— What is expected —
Repeat, unchanged, the lines of the records from the line with "right elbow: (208, 174, -16)" up to and including the final line of the records.

Top of Record excerpts

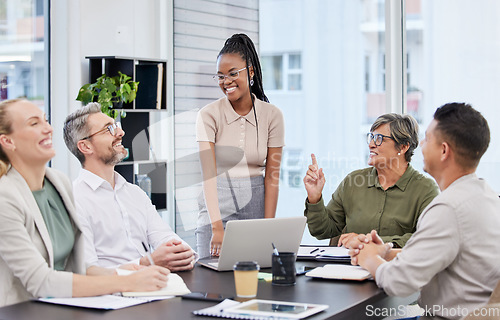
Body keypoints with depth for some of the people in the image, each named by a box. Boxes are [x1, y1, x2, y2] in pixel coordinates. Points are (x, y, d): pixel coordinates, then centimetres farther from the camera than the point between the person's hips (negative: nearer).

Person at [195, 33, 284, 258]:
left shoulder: (272, 115, -1)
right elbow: (208, 174, -16)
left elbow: (272, 176, -2)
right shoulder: (209, 115, -6)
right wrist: (217, 228, -26)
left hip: (256, 204, 2)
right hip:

Bottom of Record excerpts

— Solution for this exercise —
right elbow: (208, 174, -16)
left elbow: (272, 176, -2)
right shoulder: (209, 115, -6)
right wrist: (217, 228, -26)
left hip: (256, 204, 2)
right hip:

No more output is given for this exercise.